Far more likely than some errant comet delivering roving hordes of financially insolvent zombies with spy planes that will deliver an EMP. (Did I cover everything?). This is real life stuff. 

http://usnews.nbcnews.com/_news/2012...explosion?lite

http://usnews.nbcnews.com/_news/2012...-kentucky?lite

----------


## backtobasics

Yep me too or economic collapse. There may come a day when the government can't help.

----------


## Wildthang

> Far more likely than some errant comet delivering roving hordes of financially insolvent zombies with spy planes that will deliver an EMP. (Did I cover everything?). This is real life stuff. 
> 
> http://usnews.nbcnews.com/_news/2012...explosion?lite
> 
> http://usnews.nbcnews.com/_news/2012...-kentucky?lite


Rick, you know I love you ( in a non broke back mountain kind of way ). But with all due respect, how do you prepare for a giant explosion that blows your house apart and burns it to the ground while you are laying in your bed asleep :Scared:

----------


## Stiffy

There were a number of nearby homes damaged.  Some of those residents may have had to grab their go bags and evacuate.

----------


## hunter63

I have to agree.....but it more fun to collect gear for all those other scenarios mentioned......

----------


## Stiffy

> I have to agree.....but it more fun to collect gear for all those other scenarios mentioned......


Exactly.  My wife completely supports my preparation for running away from a major forest fire.  But I might get a little resisitance if I told her my next few hundred was being spent preparing for my neighbor's house to detonate.

----------


## Rick

I picked one with lots of pictures for you but you still have to read a tad bit. 

"killed two and left 27 homes uninhabitable in a south Indianapolis neighborhood"

"Residents were told to evacuate to a nearby elementary school and people could be seen shivering in white blankets handed out to them as they moved off."

More better?

----------


## jfeatherjohn

Just "out of the blue". This makes me think, again. I never thought about an explosion.

----------


## Stiffy

> "Residents were told to evacuate to a nearby elementary school and people could be seen shivering in white blankets handed out to them as they moved off."


I have an instruction list hanging in the closet right in front of our go bags.  We can do everything on the list in about two minutes.  There's nothing like being prepared.

----------


## Wildthang

> I picked one with lots of pictures for you but you still have to read a tad bit. 
> 
> "killed two and left 27 homes uninhabitable in a south Indianapolis neighborhood"
> 
> "Residents were told to evacuate to a nearby elementary school and people could be seen shivering in white blankets handed out to them as they moved off."
> 
> More better?


Okay, now I feel more gooder :Smartass:

----------


## Solar Geek

Homes used to blow up in both Chicago and Milwaukee - it was always natural gas stoves or furnaces. 

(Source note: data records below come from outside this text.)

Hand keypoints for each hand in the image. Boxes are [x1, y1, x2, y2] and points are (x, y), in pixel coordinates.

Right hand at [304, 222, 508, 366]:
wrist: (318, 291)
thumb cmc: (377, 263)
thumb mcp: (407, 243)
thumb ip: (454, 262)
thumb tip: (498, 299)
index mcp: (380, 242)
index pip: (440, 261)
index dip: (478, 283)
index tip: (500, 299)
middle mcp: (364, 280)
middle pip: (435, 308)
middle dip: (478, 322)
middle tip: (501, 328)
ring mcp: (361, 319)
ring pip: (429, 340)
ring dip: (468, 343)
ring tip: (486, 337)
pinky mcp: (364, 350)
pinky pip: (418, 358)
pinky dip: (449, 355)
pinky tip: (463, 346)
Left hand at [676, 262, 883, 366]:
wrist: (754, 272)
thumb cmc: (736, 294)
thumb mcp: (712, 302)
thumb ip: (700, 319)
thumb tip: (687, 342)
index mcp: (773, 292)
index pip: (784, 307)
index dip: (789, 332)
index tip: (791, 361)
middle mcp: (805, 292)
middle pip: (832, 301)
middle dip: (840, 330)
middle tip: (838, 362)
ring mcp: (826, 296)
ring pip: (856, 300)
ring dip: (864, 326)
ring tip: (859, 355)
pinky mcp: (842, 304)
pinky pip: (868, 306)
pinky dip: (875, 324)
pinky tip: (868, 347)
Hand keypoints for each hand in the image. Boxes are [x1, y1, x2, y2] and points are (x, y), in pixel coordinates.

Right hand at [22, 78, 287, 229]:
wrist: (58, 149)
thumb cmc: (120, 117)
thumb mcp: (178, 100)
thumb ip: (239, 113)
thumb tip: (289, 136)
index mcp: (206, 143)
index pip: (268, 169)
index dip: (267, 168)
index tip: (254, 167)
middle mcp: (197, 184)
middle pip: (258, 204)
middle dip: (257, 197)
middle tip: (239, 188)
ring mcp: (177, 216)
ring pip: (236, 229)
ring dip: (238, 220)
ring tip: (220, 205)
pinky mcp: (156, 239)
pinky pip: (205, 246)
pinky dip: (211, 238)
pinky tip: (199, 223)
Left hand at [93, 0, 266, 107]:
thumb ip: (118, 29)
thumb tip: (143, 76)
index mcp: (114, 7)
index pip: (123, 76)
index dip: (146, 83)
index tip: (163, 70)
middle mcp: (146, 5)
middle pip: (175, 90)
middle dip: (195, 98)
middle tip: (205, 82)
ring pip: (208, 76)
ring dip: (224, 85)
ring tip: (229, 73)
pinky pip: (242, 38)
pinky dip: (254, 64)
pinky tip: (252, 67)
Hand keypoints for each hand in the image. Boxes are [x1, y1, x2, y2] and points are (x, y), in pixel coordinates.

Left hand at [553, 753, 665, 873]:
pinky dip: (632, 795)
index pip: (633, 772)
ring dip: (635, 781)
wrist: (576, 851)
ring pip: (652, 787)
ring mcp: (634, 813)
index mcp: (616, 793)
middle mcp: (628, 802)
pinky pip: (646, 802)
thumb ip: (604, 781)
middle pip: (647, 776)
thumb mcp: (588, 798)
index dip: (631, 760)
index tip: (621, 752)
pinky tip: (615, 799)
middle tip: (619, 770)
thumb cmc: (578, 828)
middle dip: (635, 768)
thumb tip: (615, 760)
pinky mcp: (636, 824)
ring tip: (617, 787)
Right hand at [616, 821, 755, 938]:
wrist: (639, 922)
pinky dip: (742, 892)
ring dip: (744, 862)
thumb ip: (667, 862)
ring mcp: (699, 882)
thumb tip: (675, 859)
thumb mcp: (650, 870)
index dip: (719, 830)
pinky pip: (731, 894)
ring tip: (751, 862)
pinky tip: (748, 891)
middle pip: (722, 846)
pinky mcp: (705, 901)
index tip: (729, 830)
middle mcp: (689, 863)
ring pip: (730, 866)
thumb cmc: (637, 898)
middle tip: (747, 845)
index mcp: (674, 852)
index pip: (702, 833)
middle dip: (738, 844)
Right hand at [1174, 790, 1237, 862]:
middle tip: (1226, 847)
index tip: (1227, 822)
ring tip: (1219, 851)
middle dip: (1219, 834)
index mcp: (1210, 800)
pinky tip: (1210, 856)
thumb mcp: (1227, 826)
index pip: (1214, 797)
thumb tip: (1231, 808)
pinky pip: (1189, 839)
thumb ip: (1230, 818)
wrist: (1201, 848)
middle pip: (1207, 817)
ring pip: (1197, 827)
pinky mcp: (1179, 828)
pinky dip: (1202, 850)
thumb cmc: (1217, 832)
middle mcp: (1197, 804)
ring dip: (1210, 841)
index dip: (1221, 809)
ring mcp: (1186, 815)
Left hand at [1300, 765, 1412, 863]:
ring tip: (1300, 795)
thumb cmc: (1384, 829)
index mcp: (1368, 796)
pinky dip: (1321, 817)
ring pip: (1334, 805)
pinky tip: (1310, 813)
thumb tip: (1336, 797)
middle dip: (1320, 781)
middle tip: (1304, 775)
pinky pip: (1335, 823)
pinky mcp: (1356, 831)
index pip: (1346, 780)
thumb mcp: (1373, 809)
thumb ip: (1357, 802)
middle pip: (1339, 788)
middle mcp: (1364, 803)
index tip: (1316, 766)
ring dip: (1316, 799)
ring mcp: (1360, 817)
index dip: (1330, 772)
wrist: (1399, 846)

No one understood why we built our last 2 homes WITHOUT ANY GAS - no LP, no nothing. And we live 50 acres away from our neighbors so hopefully we would hear the blast and be able to get out safely.

----------


## Willie

> Rick, you know I love you ( in a non broke back mountain kind of way ). But with all due respect, how do you prepare for a giant explosion that blows your house apart and burns it to the ground while you are laying in your bed asleep


   i know that was not meant to be funny but it is!

----------


## Rick

It's looking like a furnace problem. However, the house recently went into foreclosure and the state arson investigators have talked to the home owners twice. No one was home at the time of the explosion. Soooooo, I don't know.

----------


## hunter63

had a heck of an explosion here in town a year or so ago.....Was a rehab house, empty....some one had stolen all the HVAC equipment, all new, left the gas leaking......and Boom.

The was a Gym across the street, that was pretty much totaled....the guy got totally screwed, as the city wasn't held liable, then turned around and condemned the building and made the guy pay for demo-ing the rest.

NG does go up, lighter than air, still a big problem if not vented properly....but propane is heavier that air so will pool like in a basement....much more dangerous.

----------


## Thomas Johnson

Yeah, totally agree! "Smaller" Incedents are much more likely to happen and should therefore be better to prepare for. However a local house blowing up wont empty the stores or knock out the government. But I agree that it is a very good way to convince your spouse that prepping is needed ;-)

----------